Hidrogênio verde na transição energética: desafios regulatórios


O hidrogênio verde (H2V) pode ser um importante precursor da transição energética, visto que é um energético extremamente versátil, oriundo de fonte de energia limpa e que não emite gases de efeito estufa (GEE).

O principal benefício da sua aplicação é a descarbonização de setores difíceis de serem eletrificados, como o transporte de cargas naval e rodoviário, a aviação e as indústrias de siderurgia, metalurgia, fertilizantes e mineração.

No entanto, existem desafios técnicos e econômicos que precisam ser vencidos para seu amplo uso industrial. A produção em escala do H2V ainda é muito cara e a infraestrutura necessária para seu armazenamento e transporte ainda está em desenvolvimento.

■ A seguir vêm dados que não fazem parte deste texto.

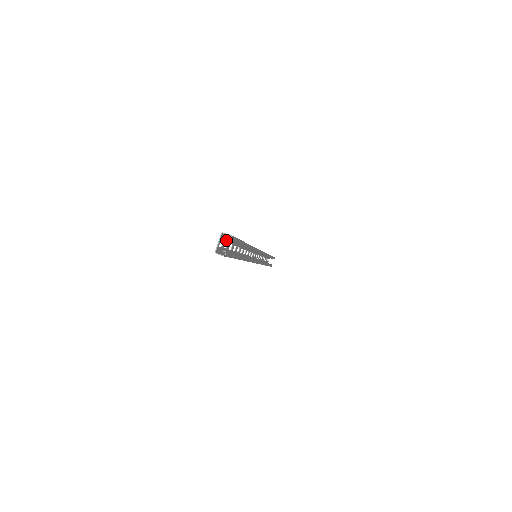
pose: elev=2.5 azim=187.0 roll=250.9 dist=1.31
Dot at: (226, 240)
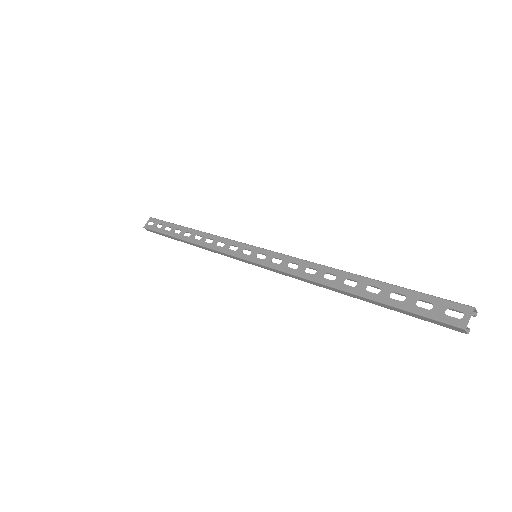
Dot at: (436, 302)
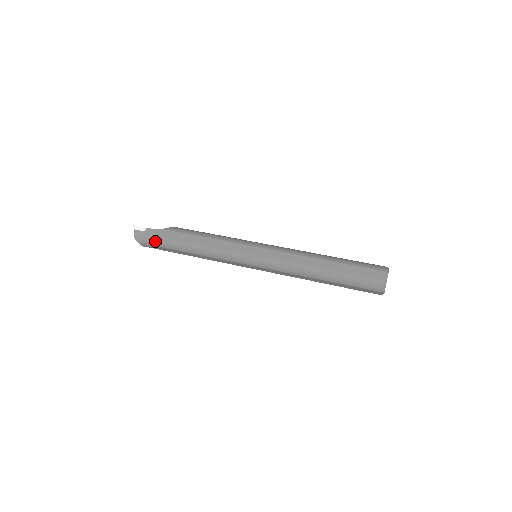
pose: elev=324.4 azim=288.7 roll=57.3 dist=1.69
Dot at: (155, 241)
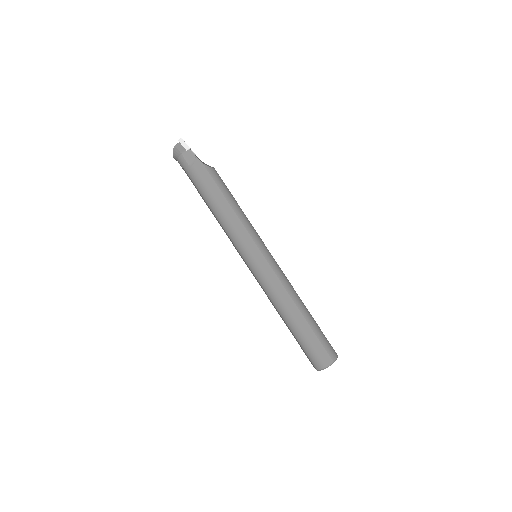
Dot at: (188, 168)
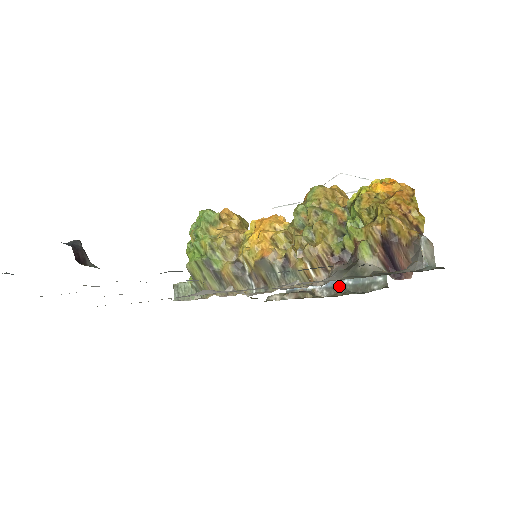
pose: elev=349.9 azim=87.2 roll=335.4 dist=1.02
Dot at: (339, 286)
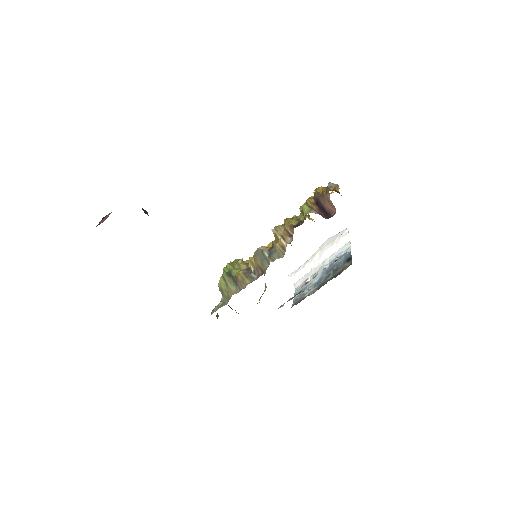
Dot at: (324, 283)
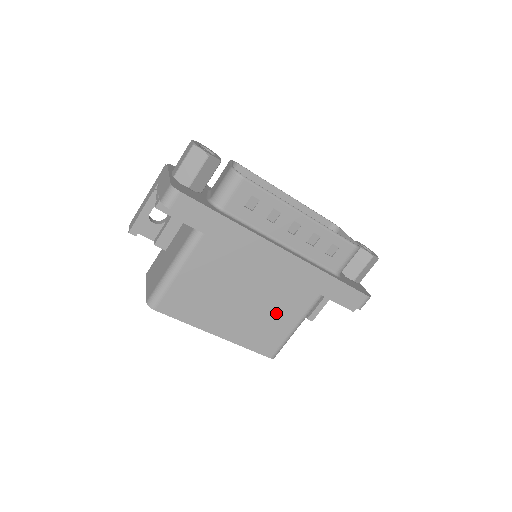
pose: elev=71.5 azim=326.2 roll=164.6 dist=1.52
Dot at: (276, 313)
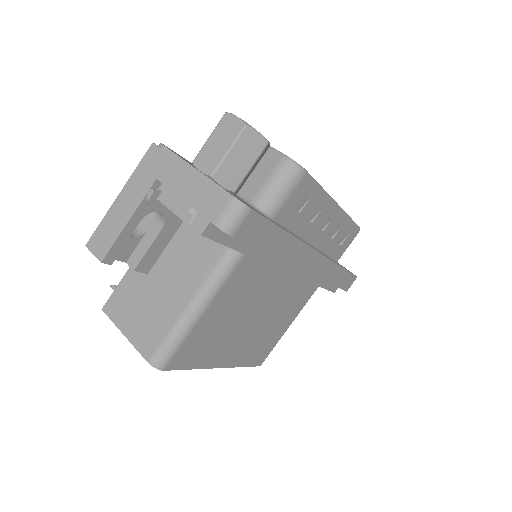
Dot at: (279, 319)
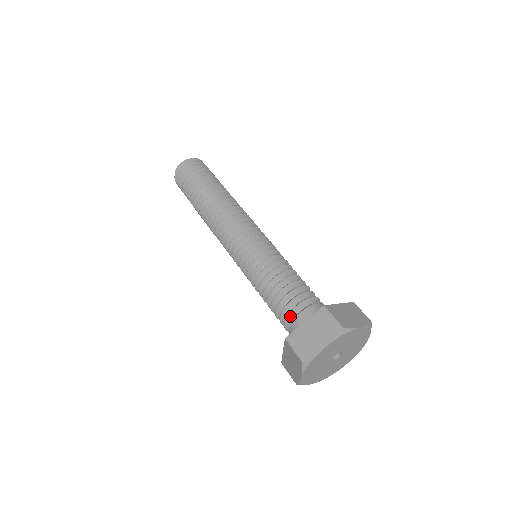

Além disso, a eficiência do processo de eletrólise da água – o meio mais comum da produção de H2V – necessita de aperfeiçoamentos para que se torne competitiva em comparação com o uso direto de outras fontes de energia.

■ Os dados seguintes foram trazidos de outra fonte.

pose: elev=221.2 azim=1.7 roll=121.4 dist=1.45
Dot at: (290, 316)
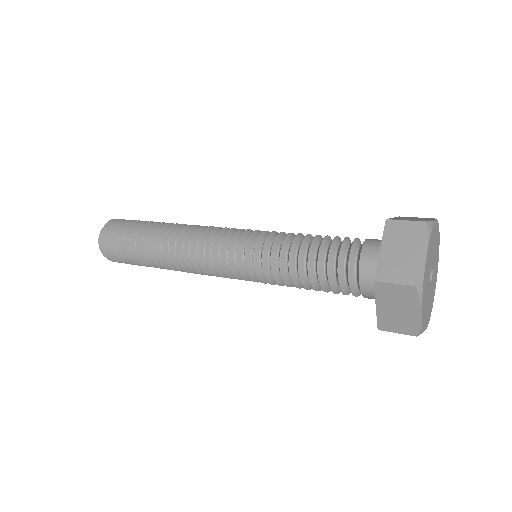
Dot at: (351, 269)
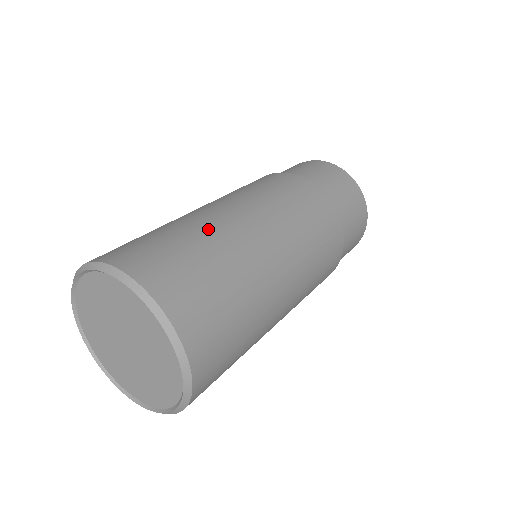
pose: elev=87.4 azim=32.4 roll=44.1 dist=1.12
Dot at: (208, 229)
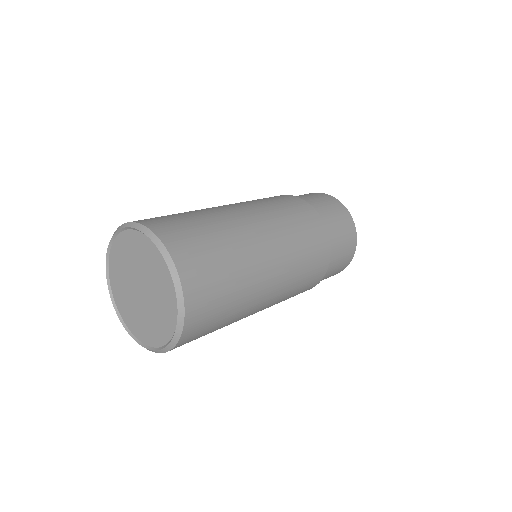
Dot at: (233, 232)
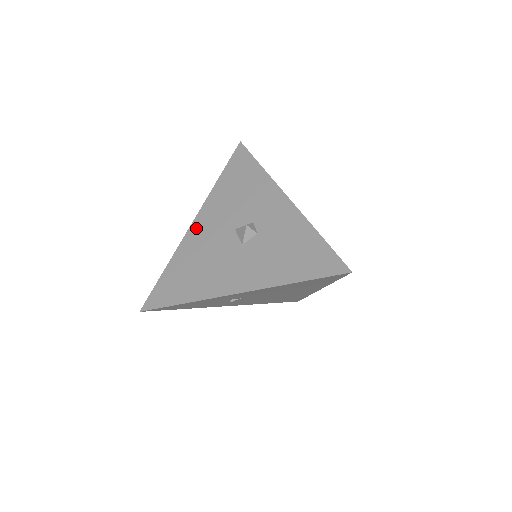
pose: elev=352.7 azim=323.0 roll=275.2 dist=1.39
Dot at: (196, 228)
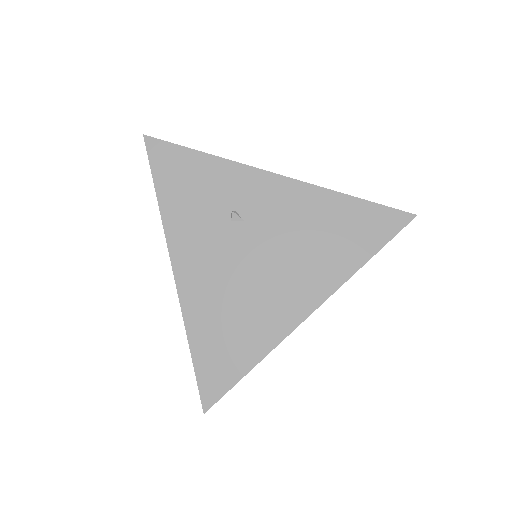
Dot at: occluded
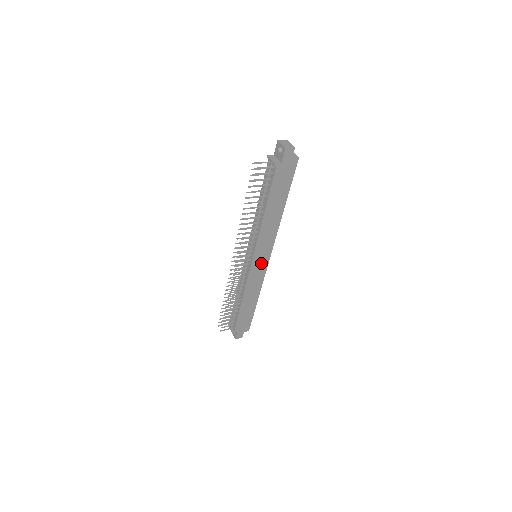
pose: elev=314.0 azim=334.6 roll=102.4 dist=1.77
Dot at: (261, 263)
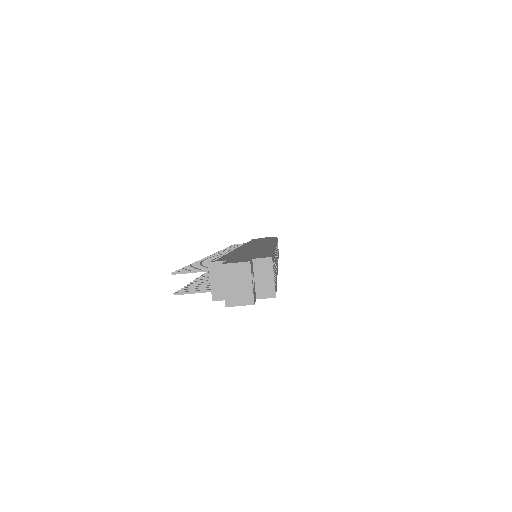
Dot at: occluded
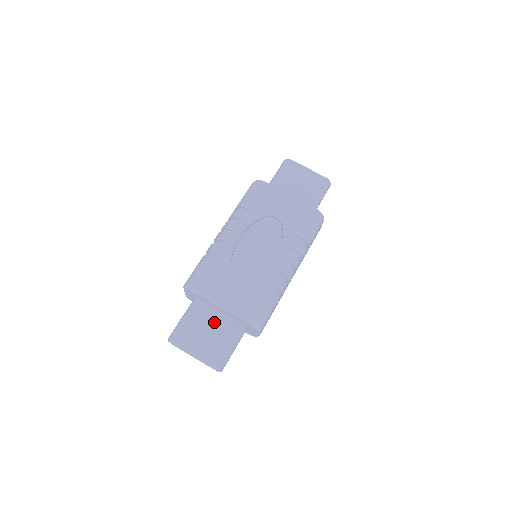
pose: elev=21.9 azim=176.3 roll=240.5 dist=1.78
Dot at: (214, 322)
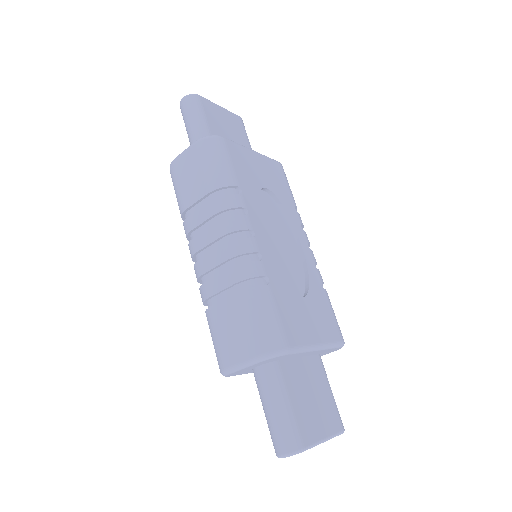
Dot at: (306, 377)
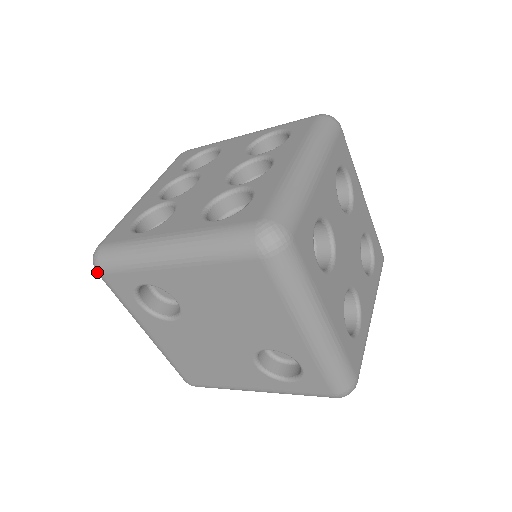
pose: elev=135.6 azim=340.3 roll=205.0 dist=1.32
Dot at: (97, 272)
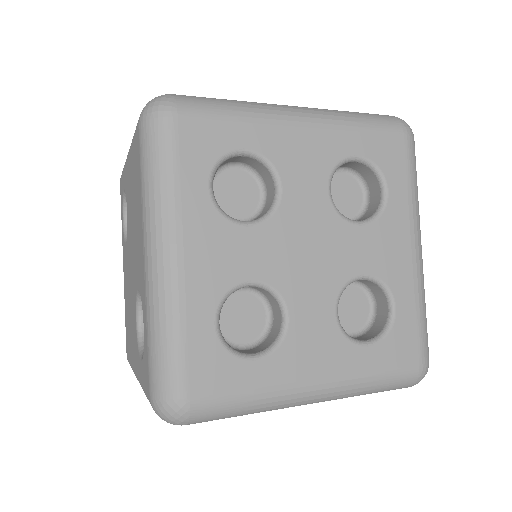
Dot at: occluded
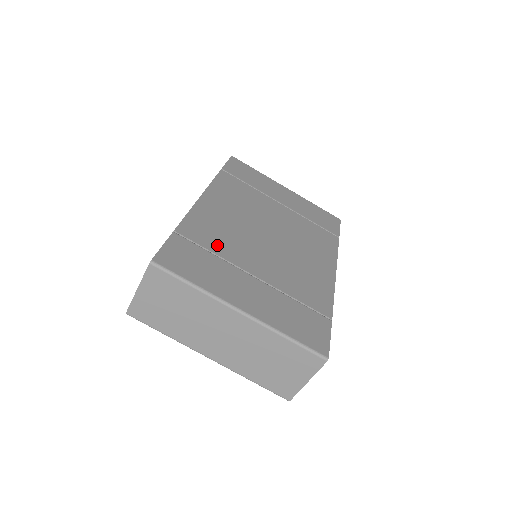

Diante desses desafios, muitos países e empresas estão investindo em pesquisa e desenvolvimento de tecnologias relacionadas ao energético. Afinal, embora o mercado ainda esteja em estágio inicial, há uma crescente demanda por esse energético em várias indústrias, com destaque para a de gases, fertilizantes e mineração.

Em 2017, apenas o Japão tinha uma estratégia nacional de hidrogênio, segundo dados da Agência Internacional para as Energias Renováveis (Irena, na sigla em inglês).

Hoje, mais de 30 países desenvolveram ou estão preparando estratégias para a produção e o consumo do H2V, indicando um interesse crescente no desenvolvimento de sua cadeia de valor. Dentre esses países, destacam-se Estados Unidos, China, Arábia Saudita, Austrália, Coreia do Sul e Canadá, além da União Europeia.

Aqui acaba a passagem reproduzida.